- Extrait à lire
===

" Le portrait de ménippe ", les caractères - la bruyère
INTRODUCTION
Jean de La Bruyère, l'auteur des Caractères ou les Mœurs de ce Siècle, se plaisait à proposer à son public des portraits en apparence déshumanisés car trop englués dans les automatismes de la passion, de l'instinct trivial ou de l'intérêt personnel. Il apostrophait son lecteur, avec malice : « Je rends au public ce qu'il m'a prêté. J'ai emprunté de lui la matière de cet ouvrage ».Son art rappelle la mode à l époque classique des Salons de Curiosité, de la Galerie des Curieux. Le moraliste fait penser le lecteur sans concepts, il l'introduit dans une philosophie de l'homme qui feint de ne pas l'être, ce qui définit à proprement parler le genre littéraire de l'argumentation indirecte.
Dans cet extrait des Caractères, l'auteur met en scène un personnage éponyme* qui pourrait évoquer au moins six personnages du IIIème siècle avant notre ère, dont le philosophe cynique Ménippe, ou bien encore – et plus sûrement - un sophiste de Stratonice, originaire de Carie (une région au sud de la Turquie actuelle), un célèbre rhéteur dont parle Cicéron dans ses ouvrages...La Bruyère nous propose ici une caricature affriolante en grossissant les défauts de cette personne sans étoffe, sans épaisseur, asservie à ses dispositions de caractère, à ses penchants.

===

- Travail demandé A
Recopiez sans rien changer le passage des entrées qui va de la ligne contenant "This is a 0.1" jusqu'à la ligne contenant "road 2 (track): [(0,205),(104,152),(279,95),(511,60)]", ces deux lignes comprises.
L'extrait et les entrées constituent deux documents indépendants l'un de l'autre.

- Données fournies
===

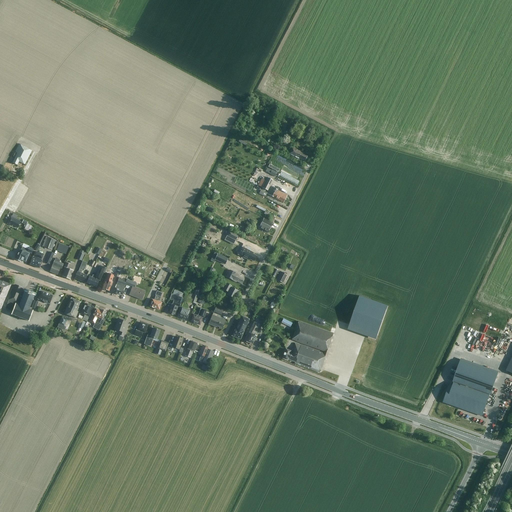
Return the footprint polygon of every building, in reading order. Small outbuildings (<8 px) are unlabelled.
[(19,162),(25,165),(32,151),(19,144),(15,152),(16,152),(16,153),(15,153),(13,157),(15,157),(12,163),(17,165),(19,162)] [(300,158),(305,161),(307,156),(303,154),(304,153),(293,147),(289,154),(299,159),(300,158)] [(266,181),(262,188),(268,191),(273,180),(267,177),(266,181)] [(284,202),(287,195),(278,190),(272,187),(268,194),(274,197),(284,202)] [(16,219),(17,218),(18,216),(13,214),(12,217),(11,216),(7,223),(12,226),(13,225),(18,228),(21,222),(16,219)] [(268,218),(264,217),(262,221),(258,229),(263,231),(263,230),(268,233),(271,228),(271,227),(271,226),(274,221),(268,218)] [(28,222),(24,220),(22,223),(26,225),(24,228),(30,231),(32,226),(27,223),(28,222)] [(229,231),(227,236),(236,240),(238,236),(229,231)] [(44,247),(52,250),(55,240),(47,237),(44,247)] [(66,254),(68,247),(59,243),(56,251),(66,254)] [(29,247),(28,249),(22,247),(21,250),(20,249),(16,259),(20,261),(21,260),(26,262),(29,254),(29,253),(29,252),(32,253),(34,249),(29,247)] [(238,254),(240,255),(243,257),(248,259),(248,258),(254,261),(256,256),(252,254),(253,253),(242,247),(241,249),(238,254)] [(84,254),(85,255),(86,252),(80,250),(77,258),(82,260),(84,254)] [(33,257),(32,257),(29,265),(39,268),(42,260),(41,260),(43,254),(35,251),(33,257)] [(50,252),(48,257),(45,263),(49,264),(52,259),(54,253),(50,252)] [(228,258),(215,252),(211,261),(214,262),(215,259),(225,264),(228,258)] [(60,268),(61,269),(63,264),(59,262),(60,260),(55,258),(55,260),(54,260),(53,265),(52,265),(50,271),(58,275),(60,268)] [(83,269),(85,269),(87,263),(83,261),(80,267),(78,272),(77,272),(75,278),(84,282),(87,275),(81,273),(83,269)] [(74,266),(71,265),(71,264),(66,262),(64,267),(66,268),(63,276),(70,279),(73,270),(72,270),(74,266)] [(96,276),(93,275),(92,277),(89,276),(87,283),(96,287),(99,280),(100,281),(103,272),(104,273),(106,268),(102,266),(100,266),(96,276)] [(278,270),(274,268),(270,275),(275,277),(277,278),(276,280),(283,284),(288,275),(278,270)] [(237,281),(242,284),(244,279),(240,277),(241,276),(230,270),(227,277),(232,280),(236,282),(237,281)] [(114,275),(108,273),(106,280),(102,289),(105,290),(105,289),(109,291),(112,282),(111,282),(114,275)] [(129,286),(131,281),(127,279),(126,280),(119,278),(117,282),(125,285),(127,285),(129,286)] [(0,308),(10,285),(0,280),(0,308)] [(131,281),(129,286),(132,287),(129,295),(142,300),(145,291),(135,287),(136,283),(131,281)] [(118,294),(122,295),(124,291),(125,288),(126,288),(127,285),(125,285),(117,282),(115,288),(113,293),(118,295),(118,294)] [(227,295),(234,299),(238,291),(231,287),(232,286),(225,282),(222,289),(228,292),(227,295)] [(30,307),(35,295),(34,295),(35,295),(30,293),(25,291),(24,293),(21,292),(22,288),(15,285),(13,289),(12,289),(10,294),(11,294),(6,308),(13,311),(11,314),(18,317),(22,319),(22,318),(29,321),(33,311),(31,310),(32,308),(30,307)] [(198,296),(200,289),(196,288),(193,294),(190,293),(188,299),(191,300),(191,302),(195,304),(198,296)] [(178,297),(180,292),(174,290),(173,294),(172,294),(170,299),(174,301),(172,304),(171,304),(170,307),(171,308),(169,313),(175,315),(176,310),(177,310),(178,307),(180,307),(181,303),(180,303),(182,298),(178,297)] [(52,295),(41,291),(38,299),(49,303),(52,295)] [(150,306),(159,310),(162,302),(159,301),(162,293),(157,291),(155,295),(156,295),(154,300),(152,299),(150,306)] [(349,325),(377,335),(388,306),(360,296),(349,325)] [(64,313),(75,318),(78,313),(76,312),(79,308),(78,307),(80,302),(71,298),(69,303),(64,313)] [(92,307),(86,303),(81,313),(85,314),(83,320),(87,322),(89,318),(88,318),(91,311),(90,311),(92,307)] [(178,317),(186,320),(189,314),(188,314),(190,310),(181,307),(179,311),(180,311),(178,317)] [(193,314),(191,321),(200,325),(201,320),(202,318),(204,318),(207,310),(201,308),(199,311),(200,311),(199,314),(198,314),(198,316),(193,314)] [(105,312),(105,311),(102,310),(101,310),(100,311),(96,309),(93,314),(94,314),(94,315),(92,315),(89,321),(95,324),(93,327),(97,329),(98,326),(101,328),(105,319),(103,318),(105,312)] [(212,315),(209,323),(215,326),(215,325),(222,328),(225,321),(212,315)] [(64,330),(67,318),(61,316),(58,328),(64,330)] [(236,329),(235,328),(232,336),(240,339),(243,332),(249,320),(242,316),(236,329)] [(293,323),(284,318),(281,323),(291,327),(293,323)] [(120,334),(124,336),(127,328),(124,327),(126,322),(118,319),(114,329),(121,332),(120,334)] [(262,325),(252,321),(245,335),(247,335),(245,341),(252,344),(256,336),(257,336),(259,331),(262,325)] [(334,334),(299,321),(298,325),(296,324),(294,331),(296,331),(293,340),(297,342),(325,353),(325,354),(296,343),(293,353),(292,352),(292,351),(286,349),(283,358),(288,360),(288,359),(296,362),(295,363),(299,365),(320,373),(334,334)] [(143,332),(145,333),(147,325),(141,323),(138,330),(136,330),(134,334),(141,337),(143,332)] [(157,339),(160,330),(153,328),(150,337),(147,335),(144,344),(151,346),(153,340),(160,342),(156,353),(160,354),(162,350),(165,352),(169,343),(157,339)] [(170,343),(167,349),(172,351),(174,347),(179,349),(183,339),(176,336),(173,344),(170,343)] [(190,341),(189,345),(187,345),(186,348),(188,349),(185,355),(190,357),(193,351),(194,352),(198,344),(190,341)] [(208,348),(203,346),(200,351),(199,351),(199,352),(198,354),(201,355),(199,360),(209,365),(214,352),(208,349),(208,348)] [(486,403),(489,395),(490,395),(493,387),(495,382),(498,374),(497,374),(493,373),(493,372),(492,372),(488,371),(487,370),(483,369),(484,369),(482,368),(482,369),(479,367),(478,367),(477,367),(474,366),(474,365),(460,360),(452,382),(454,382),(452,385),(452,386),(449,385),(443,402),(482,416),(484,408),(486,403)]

===

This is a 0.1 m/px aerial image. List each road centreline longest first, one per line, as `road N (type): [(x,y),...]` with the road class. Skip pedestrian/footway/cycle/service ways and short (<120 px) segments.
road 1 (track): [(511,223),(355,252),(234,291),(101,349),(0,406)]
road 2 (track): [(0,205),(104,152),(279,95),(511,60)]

===

- Travail demandé B
Reproduisez intégralement et à l'identique l'extrait présenté plus haut.

- Réponse attendue A
This is a 0.1 m/px aerial image. List each road centreline longest first, one per line, as `road N (type): [(x,y),...]` with the road class. Skip pedestrian/footway/cycle/service ways and short (<120 px) segments.
road 1 (track): [(511,223),(355,252),(234,291),(101,349),(0,406)]
road 2 (track): [(0,205),(104,152),(279,95),(511,60)]

- Réponse attendue B
" Le portrait de ménippe ", les caractères - la bruyère
INTRODUCTION
Jean de La Bruyère, l'auteur des Caractères ou les Mœurs de ce Siècle, se plaisait à proposer à son public des portraits en apparence déshumanisés car trop englués dans les automatismes de la passion, de l'instinct trivial ou de l'intérêt personnel. Il apostrophait son lecteur, avec malice : « Je rends au public ce qu'il m'a prêté. J'ai emprunté de lui la matière de cet ouvrage ».Son art rappelle la mode à l époque classique des Salons de Curiosité, de la Galerie des Curieux. Le moraliste fait penser le lecteur sans concepts, il l'introduit dans une philosophie de l'homme qui feint de ne pas l'être, ce qui définit à proprement parler le genre littéraire de l'argumentation indirecte.
Dans cet extrait des Caractères, l'auteur met en scène un personnage éponyme* qui pourrait évoquer au moins six personnages du IIIème siècle avant notre ère, dont le philosophe cynique Ménippe, ou bien encore – et plus sûrement - un sophiste de Stratonice, originaire de Carie (une région au sud de la Turquie actuelle), un célèbre rhéteur dont parle Cicéron dans ses ouvrages...La Bruyère nous propose ici une caricature affriolante en grossissant les défauts de cette personne sans étoffe, sans épaisseur, asservie à ses dispositions de caractère, à ses penchants.